Let’s briefly go over what we covered last time. When economists talk about ethical issues, they usually start with economic efficiency as a normative benchmark. Efficiency means you can’t make someone better off without making someone worse off. For any given distribution of income, if you reallocate resources from Al to Bob, you improve Bob’s welfare only by diminishing Al’s. In competitive markets, efficiency has the interesting property of maximizing the dollar value of society’s resources. If society’s resources did not command as high as a price as they could, it would mean there are unexploited gains from exchange. Those exchanges, once made, would make parties to the exchanges better off, and we could have additional winners without additional losers.
So far, so good. But there are many unexamined assumptions behind economic efficiency and its desirability. What are some of these assumptions? To start, it’s important to remember that efficiency is defined with respect to people’s preferences. Efficient situations entail people getting what they want. This is why many economists don’t think efficiency advocacy is controversial. After all, what could be wrong about people getting what they want? Actually, it turns out a great deal could be wrong with it! Imagine Al hates Bob and is willing to pay a million dollars to take out an assassination contract on him. Bob likes being alive but is only able to pay half a million to bribe the assassin not to kill him. While the assassination contract clearly fails the strict efficiency definition (nobody better off without somebody worse off), it fits the less stringent one (dollar maximization of goods/services). But I would hope that no economists would reason from this that we ought to make assassination contracts legal on efficiency grounds!
More generally, we should be cautious in approving the lofty place efficiency has in most economists’ public policy recommendations. Once we realize that there are plenty of situations where individuals ought not get what they want, efficiency becomes much less appealing as a policy goal. Furthermore, efficient situations often entail distributional changes in resource allocations that can further burden those who are already struggling. Economists tend to overlook this as long as the economic pie is getting bigger.

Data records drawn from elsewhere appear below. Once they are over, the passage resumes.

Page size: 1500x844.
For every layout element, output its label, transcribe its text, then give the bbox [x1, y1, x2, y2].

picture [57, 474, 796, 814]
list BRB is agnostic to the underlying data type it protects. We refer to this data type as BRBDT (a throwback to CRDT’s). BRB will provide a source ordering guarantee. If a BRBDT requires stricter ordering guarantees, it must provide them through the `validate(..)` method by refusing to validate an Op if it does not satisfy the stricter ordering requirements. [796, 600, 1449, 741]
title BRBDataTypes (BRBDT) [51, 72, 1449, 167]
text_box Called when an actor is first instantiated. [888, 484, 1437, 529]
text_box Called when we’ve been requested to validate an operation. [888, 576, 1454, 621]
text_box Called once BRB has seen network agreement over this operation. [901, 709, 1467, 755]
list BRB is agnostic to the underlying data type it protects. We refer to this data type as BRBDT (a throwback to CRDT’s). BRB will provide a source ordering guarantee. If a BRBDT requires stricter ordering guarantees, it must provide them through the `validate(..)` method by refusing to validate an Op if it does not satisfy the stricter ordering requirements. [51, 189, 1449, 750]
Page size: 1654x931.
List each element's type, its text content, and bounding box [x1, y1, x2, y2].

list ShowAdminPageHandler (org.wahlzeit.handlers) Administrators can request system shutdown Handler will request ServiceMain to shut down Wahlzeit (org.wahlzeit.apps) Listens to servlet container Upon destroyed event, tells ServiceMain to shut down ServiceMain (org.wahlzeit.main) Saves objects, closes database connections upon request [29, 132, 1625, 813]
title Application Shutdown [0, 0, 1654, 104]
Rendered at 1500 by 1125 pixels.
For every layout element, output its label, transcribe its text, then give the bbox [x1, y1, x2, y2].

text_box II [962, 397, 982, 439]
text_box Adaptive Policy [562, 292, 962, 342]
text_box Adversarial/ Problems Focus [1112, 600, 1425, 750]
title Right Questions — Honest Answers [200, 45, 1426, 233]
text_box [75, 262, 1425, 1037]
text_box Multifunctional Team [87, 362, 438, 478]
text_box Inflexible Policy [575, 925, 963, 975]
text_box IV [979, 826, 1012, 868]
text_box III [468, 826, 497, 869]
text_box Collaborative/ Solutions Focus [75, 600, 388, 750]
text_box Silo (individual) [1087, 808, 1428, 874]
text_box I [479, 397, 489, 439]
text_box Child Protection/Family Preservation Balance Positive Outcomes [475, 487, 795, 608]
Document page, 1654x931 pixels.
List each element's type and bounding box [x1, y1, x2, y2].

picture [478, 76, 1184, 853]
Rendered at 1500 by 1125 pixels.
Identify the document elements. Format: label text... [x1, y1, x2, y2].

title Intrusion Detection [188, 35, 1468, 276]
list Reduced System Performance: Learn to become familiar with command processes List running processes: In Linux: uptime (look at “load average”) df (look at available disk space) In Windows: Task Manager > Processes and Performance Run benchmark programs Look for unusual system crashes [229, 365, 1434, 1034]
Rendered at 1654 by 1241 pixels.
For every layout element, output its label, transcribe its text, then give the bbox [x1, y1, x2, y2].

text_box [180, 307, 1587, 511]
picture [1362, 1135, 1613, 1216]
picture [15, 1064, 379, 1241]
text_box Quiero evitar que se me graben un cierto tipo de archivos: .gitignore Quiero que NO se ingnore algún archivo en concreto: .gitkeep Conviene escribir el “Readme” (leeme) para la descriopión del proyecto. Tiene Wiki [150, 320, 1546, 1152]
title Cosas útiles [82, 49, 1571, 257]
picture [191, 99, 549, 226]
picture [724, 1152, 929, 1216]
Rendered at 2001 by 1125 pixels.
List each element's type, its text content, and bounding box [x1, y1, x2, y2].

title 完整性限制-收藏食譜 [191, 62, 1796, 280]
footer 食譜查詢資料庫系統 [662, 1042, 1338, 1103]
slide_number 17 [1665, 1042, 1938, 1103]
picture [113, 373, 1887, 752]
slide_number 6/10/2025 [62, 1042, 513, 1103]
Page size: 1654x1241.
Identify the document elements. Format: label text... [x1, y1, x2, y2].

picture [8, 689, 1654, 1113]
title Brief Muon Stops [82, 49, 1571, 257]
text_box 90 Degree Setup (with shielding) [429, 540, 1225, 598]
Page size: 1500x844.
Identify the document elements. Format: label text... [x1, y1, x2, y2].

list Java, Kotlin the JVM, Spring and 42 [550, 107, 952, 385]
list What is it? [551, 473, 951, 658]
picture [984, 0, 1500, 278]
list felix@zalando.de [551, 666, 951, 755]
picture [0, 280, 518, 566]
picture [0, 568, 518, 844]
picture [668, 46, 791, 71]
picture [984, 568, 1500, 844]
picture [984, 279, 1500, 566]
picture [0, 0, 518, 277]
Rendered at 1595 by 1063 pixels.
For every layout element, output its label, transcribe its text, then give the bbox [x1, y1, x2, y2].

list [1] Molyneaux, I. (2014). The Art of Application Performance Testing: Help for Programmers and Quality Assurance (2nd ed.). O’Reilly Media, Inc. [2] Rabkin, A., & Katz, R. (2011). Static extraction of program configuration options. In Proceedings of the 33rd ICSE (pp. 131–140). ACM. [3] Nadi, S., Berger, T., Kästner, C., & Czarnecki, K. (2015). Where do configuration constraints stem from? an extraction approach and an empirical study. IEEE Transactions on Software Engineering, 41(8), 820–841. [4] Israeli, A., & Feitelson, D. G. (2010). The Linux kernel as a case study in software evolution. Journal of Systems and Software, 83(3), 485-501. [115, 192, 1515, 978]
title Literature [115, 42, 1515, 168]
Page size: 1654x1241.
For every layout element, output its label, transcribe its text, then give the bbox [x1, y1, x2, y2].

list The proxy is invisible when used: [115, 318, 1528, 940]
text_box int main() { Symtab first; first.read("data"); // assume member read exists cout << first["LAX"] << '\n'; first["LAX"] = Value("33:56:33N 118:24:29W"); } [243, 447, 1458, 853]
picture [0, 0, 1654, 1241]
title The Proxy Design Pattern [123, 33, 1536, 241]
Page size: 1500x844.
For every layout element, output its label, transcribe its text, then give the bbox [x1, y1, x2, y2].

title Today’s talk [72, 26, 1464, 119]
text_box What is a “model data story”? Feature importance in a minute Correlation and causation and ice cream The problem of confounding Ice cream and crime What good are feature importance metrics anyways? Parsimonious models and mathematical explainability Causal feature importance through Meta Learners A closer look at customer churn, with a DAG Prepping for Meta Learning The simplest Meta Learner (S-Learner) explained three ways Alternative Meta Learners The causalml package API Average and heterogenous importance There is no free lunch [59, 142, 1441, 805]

But surely it is reasonable to worry not just about the size of the pie, but who gets how big a slice. This does not mean calls for distributive justice—many made by non-economists who do not have the training to recognize the disastrous probable consequences of their demands—ought to be acceded to unquestioningly. But it does mean that there are valid ethical concerns that economists tend to ignore, because of what their analytical window allows them to see.
There is an entire world of ethical discourse outside of economists’ relatively narrow brand of consequentialism. Economists are selling themselves short when they restrict themselves to the role of efficiency technocrats, rather than adapting their discipline’s invaluable tools towards the cultivation and preservation of a humane society.